First question, in common use cases, is this assumption true? (Another way of asking is is that true that, in the nvprof report, the GPU activity of kernel A does not overlap with the CUDA API (especially the synchronization call) of kernel A?)
Imagine that we have a large kernel A and a small kernel B. It is obvious that the GPU kernel time of A will be greater than B. But what about the time for “cudaDeviceSynchronize” calls? Is it always guaranteed that A will spend more time synchronizing compared with B? What factors determine the length of cudaDeviceSynchronize calls?

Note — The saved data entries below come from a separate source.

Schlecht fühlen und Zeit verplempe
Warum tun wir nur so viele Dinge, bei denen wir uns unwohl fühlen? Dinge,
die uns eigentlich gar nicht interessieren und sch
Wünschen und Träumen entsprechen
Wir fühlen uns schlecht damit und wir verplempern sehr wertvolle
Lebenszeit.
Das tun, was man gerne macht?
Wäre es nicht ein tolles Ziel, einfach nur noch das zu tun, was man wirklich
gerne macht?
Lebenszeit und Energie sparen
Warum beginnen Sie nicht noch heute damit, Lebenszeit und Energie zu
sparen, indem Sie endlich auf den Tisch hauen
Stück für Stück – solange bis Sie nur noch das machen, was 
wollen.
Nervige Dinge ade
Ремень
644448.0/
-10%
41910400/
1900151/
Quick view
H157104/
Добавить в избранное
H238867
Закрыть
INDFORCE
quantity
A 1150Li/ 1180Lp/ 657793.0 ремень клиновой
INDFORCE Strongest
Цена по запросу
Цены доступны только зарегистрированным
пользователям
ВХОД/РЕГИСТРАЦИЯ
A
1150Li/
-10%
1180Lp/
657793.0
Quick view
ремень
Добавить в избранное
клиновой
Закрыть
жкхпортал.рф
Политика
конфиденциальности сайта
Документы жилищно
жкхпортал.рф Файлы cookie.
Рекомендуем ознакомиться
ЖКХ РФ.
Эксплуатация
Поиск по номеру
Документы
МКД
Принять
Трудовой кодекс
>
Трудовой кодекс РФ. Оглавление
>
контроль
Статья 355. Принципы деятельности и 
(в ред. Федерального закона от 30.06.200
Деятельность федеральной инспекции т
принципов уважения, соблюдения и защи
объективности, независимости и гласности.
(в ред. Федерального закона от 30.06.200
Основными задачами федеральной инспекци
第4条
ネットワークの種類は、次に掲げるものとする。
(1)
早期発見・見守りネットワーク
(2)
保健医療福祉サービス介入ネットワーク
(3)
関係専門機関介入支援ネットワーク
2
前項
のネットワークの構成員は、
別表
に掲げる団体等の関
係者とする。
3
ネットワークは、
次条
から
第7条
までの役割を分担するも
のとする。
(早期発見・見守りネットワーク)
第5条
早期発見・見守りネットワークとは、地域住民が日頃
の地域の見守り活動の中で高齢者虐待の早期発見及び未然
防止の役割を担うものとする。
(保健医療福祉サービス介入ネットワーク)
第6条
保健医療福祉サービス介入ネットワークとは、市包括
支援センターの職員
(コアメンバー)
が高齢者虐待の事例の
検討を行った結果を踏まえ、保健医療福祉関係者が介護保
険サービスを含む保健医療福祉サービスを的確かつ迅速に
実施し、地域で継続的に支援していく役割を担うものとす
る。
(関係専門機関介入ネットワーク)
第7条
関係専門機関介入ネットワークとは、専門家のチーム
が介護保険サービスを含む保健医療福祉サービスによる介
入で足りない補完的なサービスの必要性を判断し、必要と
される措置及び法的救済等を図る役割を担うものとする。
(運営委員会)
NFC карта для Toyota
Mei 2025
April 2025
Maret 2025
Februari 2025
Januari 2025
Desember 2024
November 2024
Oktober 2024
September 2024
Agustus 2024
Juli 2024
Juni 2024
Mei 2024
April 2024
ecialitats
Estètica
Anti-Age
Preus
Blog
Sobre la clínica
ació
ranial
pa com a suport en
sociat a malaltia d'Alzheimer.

Suppose that we have the following program:
float * a, b, c; time_T tic, toc, t_A, t_B; tic = time(); kernel_A <<< ... >>> (a, b, c); cudaDeviceSynchronize(); toc = time(); t_A = toc - tic; tic = time() kernel_B <<< ... >>> (a, b, c); cudaDeviceSynchronize(); toc = time(); t_B = toc - tic;
Let us assume that kernel_B does the elementwise computation c = a + b and kernel_A does the same thing, except for 10 iterations.
Obviously, from our perspective, kernel_A should take longer time to execute compared with kernel_B (i.e. t_A > t_B). The problem is, why does it take longer to execute kernel_A?
According to the runtime formula given by nvprof, which states that Total Runtime = GPU Kernel Runtime + CUDA API Runtime, there are three possible explanations:
- kernel_A has longer GPU Kernel Runtime.
- kernel_A has longer CUDA API Runtime (i.e. cudaDeviceSynchronize).
- kernel_A is longer in both components.
Second question, which one of the above explanations is right and why?